What You Should Know
A QUICK WORD WITH JI’S JOSH KRAUSHAAR
Like with the gradual impact of climate change, the Democratic Party’s shift away from its pro-Israel moorings and its commitments to fight antisemitism is happening in a slow but appreciable fashion. Seemingly every week, there’s a political development, polling nugget or election outcome that underscores that the party’s commitment to Jewish voters isn’t quite where it was in the not-too-distant past.
There were the Pew Research Center and Quinnipiac polls this spring showing that most Democratic voters now view Israel unfavorably — with support for the Jewish state dividing more clearly along partisan lines. The results underscored why so few Democrats could muster even some reluctant praise for the U.S. strikes setting back Iran’s nuclear program.

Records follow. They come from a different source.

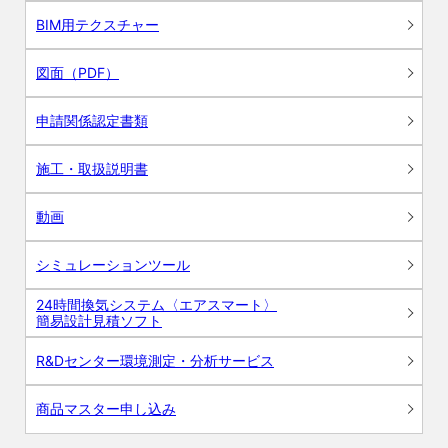
BIM用テクスチャー
図面（PDF）
申請関係認定書類
施工・取扱説明書
動画
シミュレーションツール
24時間換気システム〈エアスマート〉
簡易設計見積ソフト
R&Dセンター環境測定・分析サービス
商品マスター申し込み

There’s the blowback that Pennsylvania Gov. Josh Shapiro received from the Kamala Harris campaign for comparing extremist anti-Israel protesters on campuses to Ku Klux Klan members, as recounted in a new tell-all book about the 2024 campaign. Or the similar intraparty animus that another leading Democratic Jewish official, Michigan Attorney General Dana Nessel, received after her office charged anti-Israel student protesters for assaulting police and engaging in ethnic intimidation.
Amid sustained political pressure from the left, these two leading Jewish Democrats have since pulled their political punches. Shapiro, a national political figure who was one of the most prominent targets of antisemitic hate, notably chose to avoid labeling the attack on the governor’s mansion as antisemitic in a nationally televised interview. Nessel later dropped the charges, amid a smear campaign that her decision to charge the students was a result of anti-Muslim bias.

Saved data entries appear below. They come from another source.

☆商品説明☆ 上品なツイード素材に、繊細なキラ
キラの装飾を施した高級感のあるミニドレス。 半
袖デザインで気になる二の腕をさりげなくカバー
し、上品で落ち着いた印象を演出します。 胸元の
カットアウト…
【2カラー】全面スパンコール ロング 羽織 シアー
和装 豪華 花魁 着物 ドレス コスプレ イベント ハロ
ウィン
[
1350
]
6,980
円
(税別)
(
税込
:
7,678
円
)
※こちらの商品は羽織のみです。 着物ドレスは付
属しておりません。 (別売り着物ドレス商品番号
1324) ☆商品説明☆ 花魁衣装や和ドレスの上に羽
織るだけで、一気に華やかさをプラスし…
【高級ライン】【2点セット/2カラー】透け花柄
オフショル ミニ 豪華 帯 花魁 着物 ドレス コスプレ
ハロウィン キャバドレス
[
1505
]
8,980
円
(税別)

And of course, there was the shocking outcome last month in the New York City Democratic primary where Zohran Mamdani, the far-left candidate who declined to speak out against “globalize the intifada” rhetoric, comfortably prevailed over former New York Gov. Andrew Cuomo for his party’s nomination. That result followed pro-Israel stalwart Rep. Josh Gottheimer’s (D-NJ) fourth-place finish in New Jersey’s Democratic gubernatorial primary, despite ample resources and a message geared towards Jewish moderates.
HILL TALK
Netanyahu blames declining American support on ‘concerted effort’ to vilify and demonize Israel

Israeli Prime Minister Benjamin Netanyahu on Tuesday blamed coordinated anti-Israel advocacy campaigns for recent polls that show falling support for the Jewish state in the United States, particularly among Democrats, but argued that effective Israeli counter-messaging could reverse those trends, Jewish Insider’s Marc Rod reports.
What he said: “I am certainly interested in maintaining the great support that Israel has had. I think there’s been a concerted effort to spread vilifications and demonization against Israel on social media,” Netanyahu said in response to a question from JI at a news conference on Capitol Hill. “It’s funded, it’s malignant, and we intend to fight it, because nothing defeats lies like the truth, and we shall spread the truth for everyone to see it,” Netanyahu continued. “Once people are exposed to the facts, we win, hands down.”
The ties that bind: Netanyahu signed a memorandum of understanding with Interior Secretary Doug Burgum and Energy Secretary Chris Wright on Tuesday, advancing U.S. and Israeli cooperation in energy and artificial intelligence research and integrating AI into the Abraham Accords, Jewish Insider’s Jake Schlanger reports.